Exercise aim
Set down all of the entries below word for word, with the pictures left out.

====== Dataset records

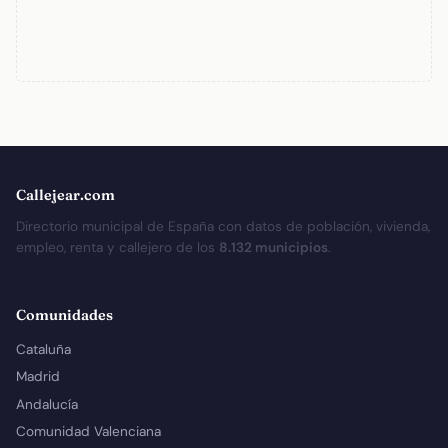
Callejear.com
Directorio municipal de España con datos de población, vivienda,
empleo, renta y callejero de los
8.132 municipios
.
Comunidades
Cataluña
Madrid
Andalucía
Comunidad Valenciana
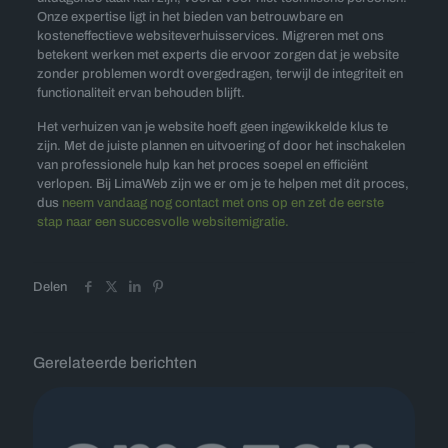
Onze expertise ligt in het bieden van betrouwbare en
kosteneffectieve websiteverhuisservices. Migreren met ons
betekent werken met experts die ervoor zorgen dat je website
zonder problemen wordt overgedragen, terwijl de integriteit en
functionaliteit ervan behouden blijft.
Het verhuizen van je website hoeft geen ingewikkelde klus te
zijn. Met de juiste plannen en uitvoering of door het inschakelen
van professionele hulp kan het proces soepel en efficiënt
verlopen. Bij LimaWeb zijn we er om je te helpen met dit proces,
dus
neem vandaag nog contact met ons op en zet de eerste
stap naar een succesvolle websitemigratie.
Delen
Gerelateerde berichten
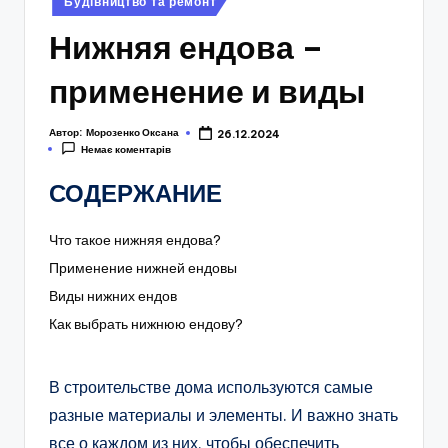
Будівництво та ремонт
у
Нижняя ендова –
применение и виды
Автор:
Морозенко Оксана
26.12.2024
Немає коментарів
СОДЕРЖАНИЕ
Что такое нижняя ендова?
Применение нижней ендовы
Виды нижних ендов
Как выбрать нижнюю ендову?
В строительстве дома используются самые
разные материалы и элементы. И важно знать
все о каждом из них, чтобы обеспечить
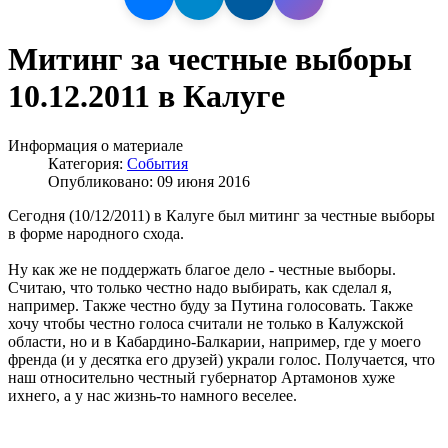
Митинг за честные выборы
10.12.2011 в Калуге
Информация о материале
Категория:
События
Опубликовано: 09 июня 2016
Сегодня (10/12/2011) в Калуге был митинг за честные выборы
в форме народного схода.
Ну как же не поддержать благое дело - честные выборы.
Считаю, что только честно надо выбирать, как сделал я,
например. Также честно буду за Путина голосовать. Также
хочу чтобы честно голоса считали не только в Калужской
области, но и в Кабардино-Балкарии, например, где у моего
френда (и у десятка его друзей) украли голос. Получается, что
наш относительно честный губернатор Артамонов хуже
ихнего, а у нас жизнь-то намного веселее.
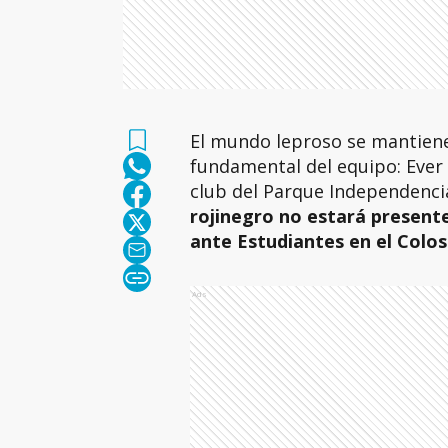
El mundo leproso se mantiene 
fundamental del equipo: Ever 
club del Parque Independenci
rojinegro no estará presente
ante Estudiantes en el Colo
Ads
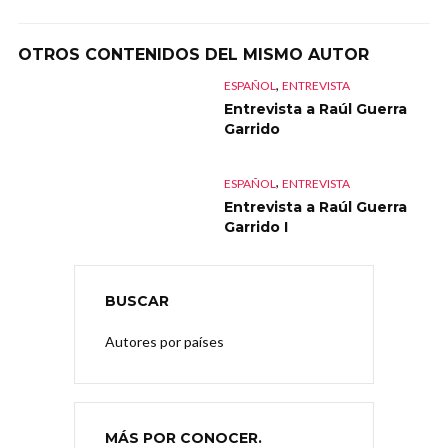
OTROS CONTENIDOS DEL MISMO AUTOR
,
ESPAÑOL
ENTREVISTA
Entrevista a Raúl Guerra
Garrido
,
ESPAÑOL
ENTREVISTA
Entrevista a Raúl Guerra
Garrido I
BUSCAR
Autores por países
MÁS POR CONOCER.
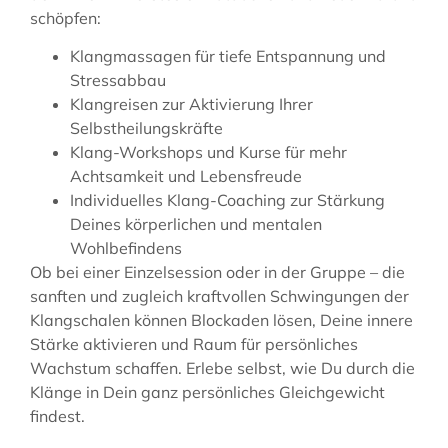
schöpfen:
Klangmassagen für tiefe Entspannung und
Stressabbau
Klangreisen zur Aktivierung Ihrer
Selbstheilungskräfte
Klang-Workshops und Kurse für mehr
Achtsamkeit und Lebensfreude
Individuelles Klang-Coaching zur Stärkung
Deines körperlichen und mentalen
Wohlbefindens
Ob bei einer Einzelsession oder in der Gruppe – die
sanften und zugleich kraftvollen Schwingungen der
Klangschalen können Blockaden lösen, Deine innere
Stärke aktivieren und Raum für persönliches
Wachstum schaffen. Erlebe selbst, wie Du durch die
Klänge in Dein ganz persönliches Gleichgewicht
findest.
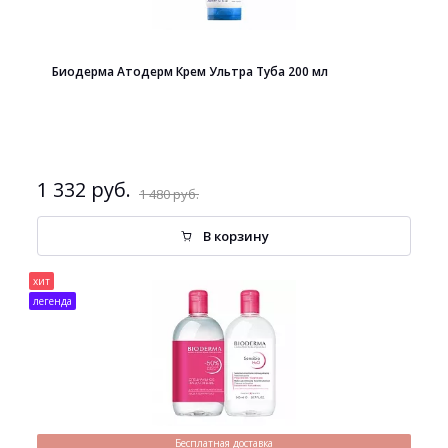
Биодерма Атодерм Крем Ультра Туба 200 мл
1 332 руб.
1 480 руб.
В корзину
хит
легенда
Бесплатная доставка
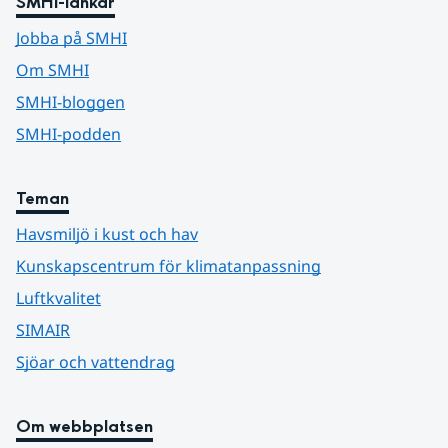
SMHI-länkar
Jobba på SMHI
Om SMHI
SMHI-bloggen
SMHI-podden
Teman
Havsmiljö i kust och hav
Kunskapscentrum för klimatanpassning
Luftkvalitet
SIMAIR
Sjöar och vattendrag
Om webbplatsen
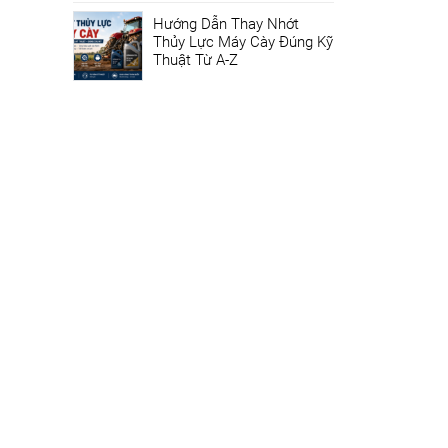
Hướng Dẫn Thay Nhớt
Thủy Lực Máy Cày Đúng Kỹ
Thuật Từ A-Z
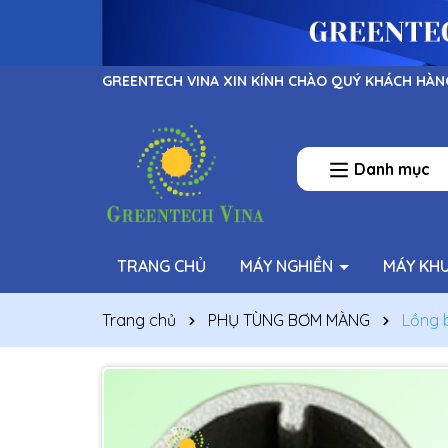
GREENTECH VINA XIN KÍNH CHÀO QUÝ KHÁCH HÀN
Danh mục
TRANG CHỦ
MÁY NGHIỀN
MÁY KH
Trang chủ
PHỤ TÙNG BƠM MÀNG
Lồng 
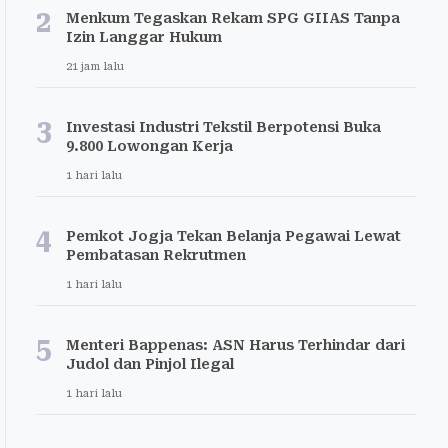
2
Menkum Tegaskan Rekam SPG GIIAS Tanpa
Izin Langgar Hukum
21 jam lalu
3
Investasi Industri Tekstil Berpotensi Buka
9.800 Lowongan Kerja
1 hari lalu
4
Pemkot Jogja Tekan Belanja Pegawai Lewat
Pembatasan Rekrutmen
1 hari lalu
5
Menteri Bappenas: ASN Harus Terhindar dari
Judol dan Pinjol Ilegal
1 hari lalu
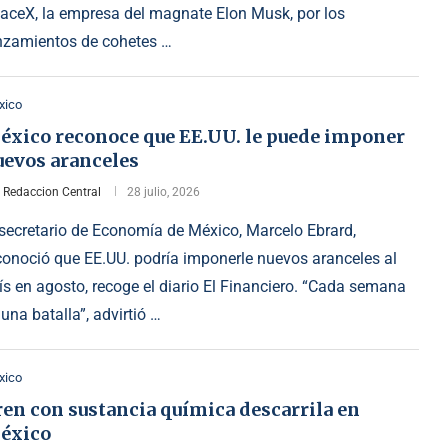
aceX, la empresa del magnate Elon Musk, por los
nzamientos de cohetes …
xico
éxico reconoce que EE.UU. le puede imponer
uevos aranceles
r
Redaccion Central
28 julio, 2026
 secretario de Economía de México, Marcelo Ebrard,
conoció que EE.UU. podría imponerle nuevos aranceles al
ís en agosto, recoge el diario El Financiero. “Cada semana
 una batalla”, advirtió …
xico
en con sustancia química descarrila en
éxico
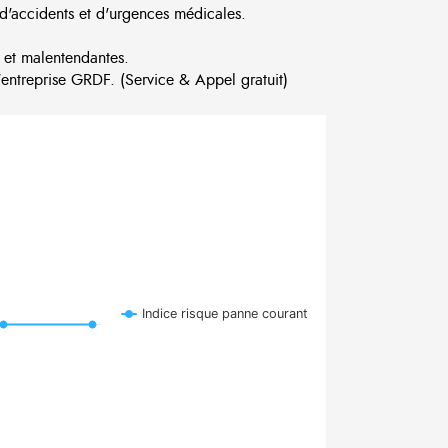
d'accidents et d'urgences médicales.
 et malentendantes.
ntreprise GRDF. (Service & Appel gratuit)
Indice risque panne courant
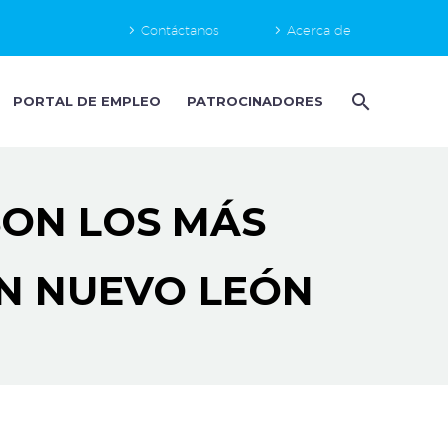
Contáctanos
Acerca de
PORTAL DE EMPLEO
PATROCINADORES
SON LOS MÁS
N NUEVO LEÓN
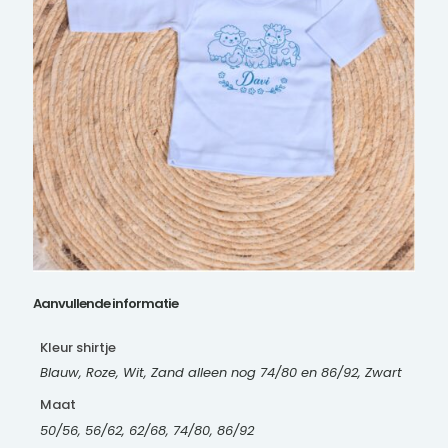
Aanvullende informatie
Kleur shirtje
Blauw, Roze, Wit, Zand alleen nog 74/80 en 86/92, Zwart
Maat
50/56, 56/62, 62/68, 74/80, 86/92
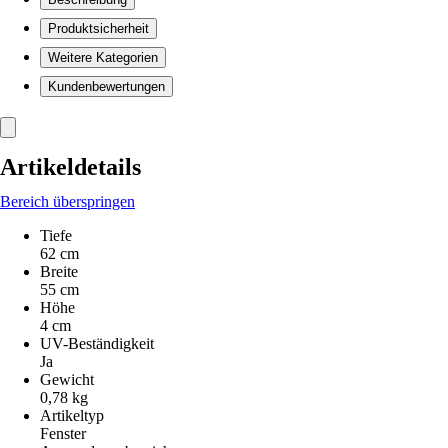
Produktsicherheit
Weitere Kategorien
Kundenbewertungen
Artikeldetails
Bereich überspringen
Tiefe
62 cm
Breite
55 cm
Höhe
4 cm
UV-Beständigkeit
Ja
Gewicht
0,78 kg
Artikeltyp
Fenster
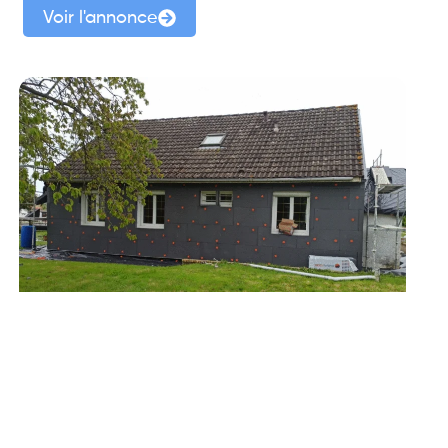
Voir l'annonce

============

Reply
Callejear.com
Directorio municipal de España con datos de población, vivienda,
empleo, renta y callejero de los
8.132 municipios
.
Comunidades
Cataluña
Madrid
Andalucía
Comunidad Valenciana
Onze expertise ligt in het bieden van betrouwbare en
kosteneffectieve websiteverhuisservices. Migreren met ons
betekent werken met experts die ervoor zorgen dat je website
zonder problemen wordt overgedragen, terwijl de integriteit en
functionaliteit ervan behouden blijft.
Het verhuizen van je website hoeft geen ingewikkelde klus te
zijn. Met de juiste plannen en uitvoering of door het inschakelen
van professionele hulp kan het proces soepel en efficiënt
verlopen. Bij LimaWeb zijn we er om je te helpen met dit proces,
dus
neem vandaag nog contact met ons op en zet de eerste
stap naar een succesvolle websitemigratie.
Delen
Gerelateerde berichten
Будівництво та ремонт
у
Нижняя ендова –
применение и виды
Автор:
Морозенко Оксана
26.12.2024
Немає коментарів
СОДЕРЖАНИЕ
Что такое нижняя ендова?
Применение нижней ендовы
Виды нижних ендов
Как выбрать нижнюю ендову?
В строительстве дома используются самые
разные материалы и элементы. И важно знать
все о каждом из них, чтобы обеспечить
Митинг за честные выборы
10.12.2011 в Калуге
Информация о материале
Категория:
События
Опубликовано: 09 июня 2016
Сегодня (10/12/2011) в Калуге был митинг за честные выборы
в форме народного схода.
Ну как же не поддержать благое дело - честные выборы.
Считаю, что только честно надо выбирать, как сделал я,
например. Также честно буду за Путина голосовать. Также
хочу чтобы честно голоса считали не только в Калужской
области, но и в Кабардино-Балкарии, например, где у моего
френда (и у десятка его друзей) украли голос. Получается, что
наш относительно честный губернатор Артамонов хуже
ихнего, а у нас жизнь-то намного веселее.
El mundo leproso se mantiene 
fundamental del equipo: Ever 
club del Parque Independenci
rojinegro no estará presente
ante Estudiantes en el Colo
Ads
OTROS CONTENIDOS DEL MISMO AUTOR
,
ESPAÑOL
ENTREVISTA
Entrevista a Raúl Guerra
Garrido
,
ESPAÑOL
ENTREVISTA
Entrevista a Raúl Guerra
Garrido I
BUSCAR
Autores por países
MÁS POR CONOCER.
schöpfen:
Klangmassagen für tiefe Entspannung und
Stressabbau
Klangreisen zur Aktivierung Ihrer
Selbstheilungskräfte
Klang-Workshops und Kurse für mehr
Achtsamkeit und Lebensfreude
Individuelles Klang-Coaching zur Stärkung
Deines körperlichen und mentalen
Wohlbefindens
Ob bei einer Einzelsession oder in der Gruppe – die
sanften und zugleich kraftvollen Schwingungen der
Klangschalen können Blockaden lösen, Deine innere
Stärke aktivieren und Raum für persönliches
Wachstum schaffen. Erlebe selbst, wie Du durch die
Klänge in Dein ganz persönliches Gleichgewicht
findest.
Биодерма Атодерм Крем Ультра Туба 200 мл
1 332 руб.
1 480 руб.
В корзину
хит
легенда
Бесплатная доставка
SMHI-länkar
Jobba på SMHI
Om SMHI
SMHI-bloggen
SMHI-podden
Teman
Havsmiljö i kust och hav
Kunskapscentrum för klimatanpassning
Luftkvalitet
SIMAIR
Sjöar och vattendrag
Om webbplatsen
Hướng Dẫn Thay Nhớt
Thủy Lực Máy Cày Đúng Kỹ
Thuật Từ A-Z
GREENTECH VINA XIN KÍNH CHÀO QUÝ KHÁCH HÀN
Danh mục
TRANG CHỦ
MÁY NGHIỀN
MÁY KH
Trang chủ
PHỤ TÙNG BƠM MÀNG
Lồng 
2
Menkum Tegaskan Rekam SPG GIIAS Tanpa
Izin Langgar Hukum
21 jam lalu
3
Investasi Industri Tekstil Berpotensi Buka
9.800 Lowongan Kerja
1 hari lalu
4
Pemkot Jogja Tekan Belanja Pegawai Lewat
Pembatasan Rekrutmen
1 hari lalu
5
Menteri Bappenas: ASN Harus Terhindar dari
Judol dan Pinjol Ilegal
1 hari lalu
aceX, la empresa del magnate Elon Musk, por los
nzamientos de cohetes …
xico
éxico reconoce que EE.UU. le puede imponer
uevos aranceles
r
Redaccion Central
28 julio, 2026
 secretario de Economía de México, Marcelo Ebrard,
conoció que EE.UU. podría imponerle nuevos aranceles al
ís en agosto, recoge el diario El Financiero. “Cada semana
 una batalla”, advirtió …
xico
en con sustancia química descarrila en
éxico
d'accidents et d'urgences médicales.
 et malentendantes.
ntreprise GRDF. (Service & Appel gratuit)
Indice risque panne courant
Contáctanos
Acerca de
PORTAL DE EMPLEO
PATROCINADORES
SON LOS MÁS
N NUEVO LEÓN
Aanvullende informatie
Kleur shirtje
Blauw, Roze, Wit, Zand alleen nog 74/80 en 86/92, Zwart
Maat
50/56, 56/62, 62/68, 74/80, 86/92
Produktsicherheit
Weitere Kategorien
Kundenbewertungen
Artikeldetails
Bereich überspringen
Tiefe
62 cm
Breite
55 cm
Höhe
4 cm
UV-Beständigkeit
Ja
Gewicht
0,78 kg
Artikeltyp
Fenster
Voir l'annonce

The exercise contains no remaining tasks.